Balance training helps cheerleaders to improve and develop the stability they need to in order execute perfect stunts. When you are standing on one foot or when you are lifted into the air, you will be more perfect for the extra balance exercises.

Reduced Risk of Injury

In every performance balance training always helps to reduce the risk of injury, and when doing your practice make sure you practice some tumbling which will help you not to be the one bringing the pyramid down.
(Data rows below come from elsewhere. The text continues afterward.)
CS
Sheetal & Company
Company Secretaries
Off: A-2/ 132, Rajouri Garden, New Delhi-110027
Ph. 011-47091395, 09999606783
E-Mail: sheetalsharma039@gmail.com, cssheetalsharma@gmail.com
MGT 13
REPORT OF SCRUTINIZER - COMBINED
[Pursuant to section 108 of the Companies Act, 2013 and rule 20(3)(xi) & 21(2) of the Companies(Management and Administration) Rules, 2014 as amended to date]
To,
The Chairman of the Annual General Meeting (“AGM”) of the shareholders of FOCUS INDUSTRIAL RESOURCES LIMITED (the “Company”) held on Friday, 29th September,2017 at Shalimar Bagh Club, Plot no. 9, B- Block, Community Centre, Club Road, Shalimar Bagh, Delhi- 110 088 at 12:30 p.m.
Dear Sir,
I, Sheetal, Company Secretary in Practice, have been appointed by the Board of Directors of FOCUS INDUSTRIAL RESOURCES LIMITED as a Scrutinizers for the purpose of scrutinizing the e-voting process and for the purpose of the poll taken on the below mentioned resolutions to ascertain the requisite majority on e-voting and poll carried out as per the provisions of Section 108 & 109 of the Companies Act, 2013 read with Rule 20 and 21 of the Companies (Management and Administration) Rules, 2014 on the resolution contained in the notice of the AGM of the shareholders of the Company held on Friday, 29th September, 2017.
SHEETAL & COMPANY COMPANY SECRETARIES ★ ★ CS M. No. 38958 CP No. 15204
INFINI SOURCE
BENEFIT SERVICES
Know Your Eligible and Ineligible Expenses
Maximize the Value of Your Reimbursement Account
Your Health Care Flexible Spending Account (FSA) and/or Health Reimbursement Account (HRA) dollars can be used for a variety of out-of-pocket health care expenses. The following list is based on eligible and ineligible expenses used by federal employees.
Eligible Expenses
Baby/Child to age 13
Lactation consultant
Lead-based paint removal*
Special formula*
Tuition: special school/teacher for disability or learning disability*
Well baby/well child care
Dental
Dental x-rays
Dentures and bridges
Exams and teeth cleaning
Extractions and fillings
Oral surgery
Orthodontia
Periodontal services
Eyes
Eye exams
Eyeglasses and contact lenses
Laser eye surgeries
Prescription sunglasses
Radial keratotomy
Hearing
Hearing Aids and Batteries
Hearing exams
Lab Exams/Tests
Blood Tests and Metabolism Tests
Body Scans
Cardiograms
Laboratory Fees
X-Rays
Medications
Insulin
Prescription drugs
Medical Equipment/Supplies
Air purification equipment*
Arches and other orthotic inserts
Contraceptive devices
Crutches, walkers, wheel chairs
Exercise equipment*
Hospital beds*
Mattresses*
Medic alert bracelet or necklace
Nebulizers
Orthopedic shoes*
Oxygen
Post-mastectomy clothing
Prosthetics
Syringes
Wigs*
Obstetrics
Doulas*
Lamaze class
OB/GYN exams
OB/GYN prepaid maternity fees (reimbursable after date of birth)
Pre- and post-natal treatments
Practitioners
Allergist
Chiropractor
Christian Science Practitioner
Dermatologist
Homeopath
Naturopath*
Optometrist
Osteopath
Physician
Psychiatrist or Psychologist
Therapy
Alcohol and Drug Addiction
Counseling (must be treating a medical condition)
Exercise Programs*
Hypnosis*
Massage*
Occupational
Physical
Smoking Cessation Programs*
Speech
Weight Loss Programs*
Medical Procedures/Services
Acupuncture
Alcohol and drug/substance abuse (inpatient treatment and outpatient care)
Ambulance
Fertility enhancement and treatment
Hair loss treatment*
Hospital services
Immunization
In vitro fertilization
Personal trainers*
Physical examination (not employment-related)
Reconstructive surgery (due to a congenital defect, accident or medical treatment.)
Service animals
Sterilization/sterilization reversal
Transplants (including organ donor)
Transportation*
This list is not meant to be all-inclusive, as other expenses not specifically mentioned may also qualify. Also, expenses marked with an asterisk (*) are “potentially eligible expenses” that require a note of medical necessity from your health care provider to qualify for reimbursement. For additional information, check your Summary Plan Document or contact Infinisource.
Enhanced Body Awareness and Coordination

Balance training enhances body awareness for cheerleading. In order to enhance your body awareness you have to  practice some meditation or body scan which will be able to fine-tune your movements and execute your routines with greater accuracy.


Single-Leg Stance

Practice standing on one foot with your other foot raised off the ground. Hold this position for 30 seconds, then switch feet. To make it more challenging try standing on an unstable surface, like a foam pad.

Plank with Leg Lift

Get into a plank position and lift your knees up, then slowly lift one leg off the ground, to engage your glutes and also keep your core engaged then lift high as u can. Hold for a few seconds, then lower your leg and repeat on the other side. This exercise strengthens your core while challenging your balance.

Bosu Ball Squats

  • place the flat side of the Bosu ball on the floor.
  • Slowly squat down, keeping your chest up and core engaged.
  • Then bend your knees slowly as you push your hip back.
  • Return to the starting position and repeat.
  • This exercise helps develop stability and balance in your lower body.

Balance Beam Walks

If you want to challenge your balance, try walking on a balance beam. You can place small objects on the beam so as to keep your balance. Walk along the beam, placing one foot in front of the other. Try walking forwards, backwards, and even sideways to challenge your balance.


Circuit Training

Incorporate balance exercises into a circuit training workout. Perform each exercise for a set amount of time, then move on to the next exercise with minimal rest in between. This will help build endurance and overall fitness.

HIIT Workouts

High-Intensity Interval Training workouts are perfect for cheerleaders, because it will burn a lot of fats during your workout and increase your strength exercises in short. Balance exercises in your HIIT workouts for a well-rounded fitness routine.


Plyometric exercise can help improve explosive power ,speed, strength and balance, like jumping and kicking. You can add these into your cheerleader fitness routine to boost your performance on the field.

Cheerleaders should incorporate balance training into their fitness routine 2-3 times per week. This will help build stability and coordination, leading to improved performance on the field.